7. The method according to any one of claims 1-6, characterized in that, The adaptive virtual inertia damping control strategy includes: The photovoltaic inverter simulates the rotor motion equation of a synchronous generator; Based on the deviation of the system's real-time angular frequency from the rated angular frequency, the virtual inertia J and damping factor D are adaptively adjusted. Virtual Inertia J The adaptive relationship between frequency and frequency is: ; in, For the system's real-time angular frequency, It is the absolute value of the difference between the rated angular frequencies. This refers to the virtual inertia given in the virtual synchronous machine control. J For actual virtual inertia, This is the inertia adjustment coefficient.
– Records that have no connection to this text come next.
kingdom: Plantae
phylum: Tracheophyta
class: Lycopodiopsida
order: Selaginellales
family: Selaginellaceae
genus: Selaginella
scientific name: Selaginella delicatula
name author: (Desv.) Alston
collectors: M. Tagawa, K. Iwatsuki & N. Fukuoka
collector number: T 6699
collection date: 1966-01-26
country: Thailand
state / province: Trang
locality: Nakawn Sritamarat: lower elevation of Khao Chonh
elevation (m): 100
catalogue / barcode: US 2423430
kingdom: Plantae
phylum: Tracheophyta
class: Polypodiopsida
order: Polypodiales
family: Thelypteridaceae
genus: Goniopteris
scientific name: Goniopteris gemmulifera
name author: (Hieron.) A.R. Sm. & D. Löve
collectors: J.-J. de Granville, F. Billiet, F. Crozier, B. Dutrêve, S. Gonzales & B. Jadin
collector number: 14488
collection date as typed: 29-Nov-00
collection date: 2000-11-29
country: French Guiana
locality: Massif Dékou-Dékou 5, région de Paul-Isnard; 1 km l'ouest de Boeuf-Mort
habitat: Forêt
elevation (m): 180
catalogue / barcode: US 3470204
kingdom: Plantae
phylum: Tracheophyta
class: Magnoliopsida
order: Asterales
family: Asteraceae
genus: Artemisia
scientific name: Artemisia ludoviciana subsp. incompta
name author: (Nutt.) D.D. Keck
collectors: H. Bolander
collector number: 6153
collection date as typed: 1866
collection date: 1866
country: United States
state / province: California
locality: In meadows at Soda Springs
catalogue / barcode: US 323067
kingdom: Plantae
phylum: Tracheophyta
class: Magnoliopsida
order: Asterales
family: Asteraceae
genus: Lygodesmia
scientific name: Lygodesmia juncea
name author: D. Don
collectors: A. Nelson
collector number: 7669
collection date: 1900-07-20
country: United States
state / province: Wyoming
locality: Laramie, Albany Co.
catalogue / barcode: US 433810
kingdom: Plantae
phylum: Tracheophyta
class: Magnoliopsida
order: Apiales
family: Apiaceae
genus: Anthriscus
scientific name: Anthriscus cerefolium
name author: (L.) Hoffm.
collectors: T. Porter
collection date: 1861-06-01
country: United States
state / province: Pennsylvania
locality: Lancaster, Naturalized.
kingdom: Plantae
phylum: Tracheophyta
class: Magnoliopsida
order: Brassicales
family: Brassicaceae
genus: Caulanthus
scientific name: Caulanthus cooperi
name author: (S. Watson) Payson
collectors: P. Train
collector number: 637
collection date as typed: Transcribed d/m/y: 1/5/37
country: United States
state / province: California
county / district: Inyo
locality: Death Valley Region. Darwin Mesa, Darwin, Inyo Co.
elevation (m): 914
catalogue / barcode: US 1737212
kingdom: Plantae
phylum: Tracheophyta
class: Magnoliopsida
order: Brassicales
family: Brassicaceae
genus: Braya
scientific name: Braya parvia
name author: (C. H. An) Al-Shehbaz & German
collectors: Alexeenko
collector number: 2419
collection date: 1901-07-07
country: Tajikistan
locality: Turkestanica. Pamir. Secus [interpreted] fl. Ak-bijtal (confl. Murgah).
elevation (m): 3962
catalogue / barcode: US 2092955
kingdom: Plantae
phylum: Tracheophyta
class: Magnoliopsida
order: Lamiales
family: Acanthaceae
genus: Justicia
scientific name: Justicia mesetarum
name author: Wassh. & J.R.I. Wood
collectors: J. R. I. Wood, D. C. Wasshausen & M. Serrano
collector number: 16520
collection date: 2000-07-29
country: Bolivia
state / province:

8. The method according to claim 7, characterized in that, The adaptive relationship between the damping factor and frequency is: ; in, To provide damping in the control of the virtual synchronous machine; D The actual damping during the operation of the virtual synchronizer; This is the ratio of a given damping to a given inertia.

9. The method according to any one of claims 1-6, characterized in that, The virtual impedance strategy based on wide-area measurement includes: Acquire wide-area measurement data from the phasor measurement unit (PMU) of a photovoltaic power plant; Based on the wide-area measurement data, the frequency, amplitude, and phase of the oscillation are analyzed in real time. Based on the analysis results, a virtual impedance is introduced into the inverter control loop to make the inverter's equivalent output impedance exhibit inductive characteristics. Wherein, the virtual impedance is: .

10. A broadband oscillation suppression system for photovoltaic grid connection, characterized in that, The system includes: The acquisition unit is used to acquire the operating parameters of the photovoltaic grid-connected system within the first time period. A broadband oscillation detection unit is used to generate broadband oscillation detection results based on the operating parameters of the photovoltaic grid-connected system; the broadband oscillation detection results indicate whether broadband oscillation exists in the photovoltaic grid-connected system during the first time period; A broadband oscillation suppression unit is used to execute a suppression strategy in response to broadband oscillations occurring in the photovoltaic grid-connected system during the first time period; the suppression strategy includes at least one of the following strategies: an adaptive virtual inertia damping control strategy and a virtual impedance strategy based on wide-area measurement.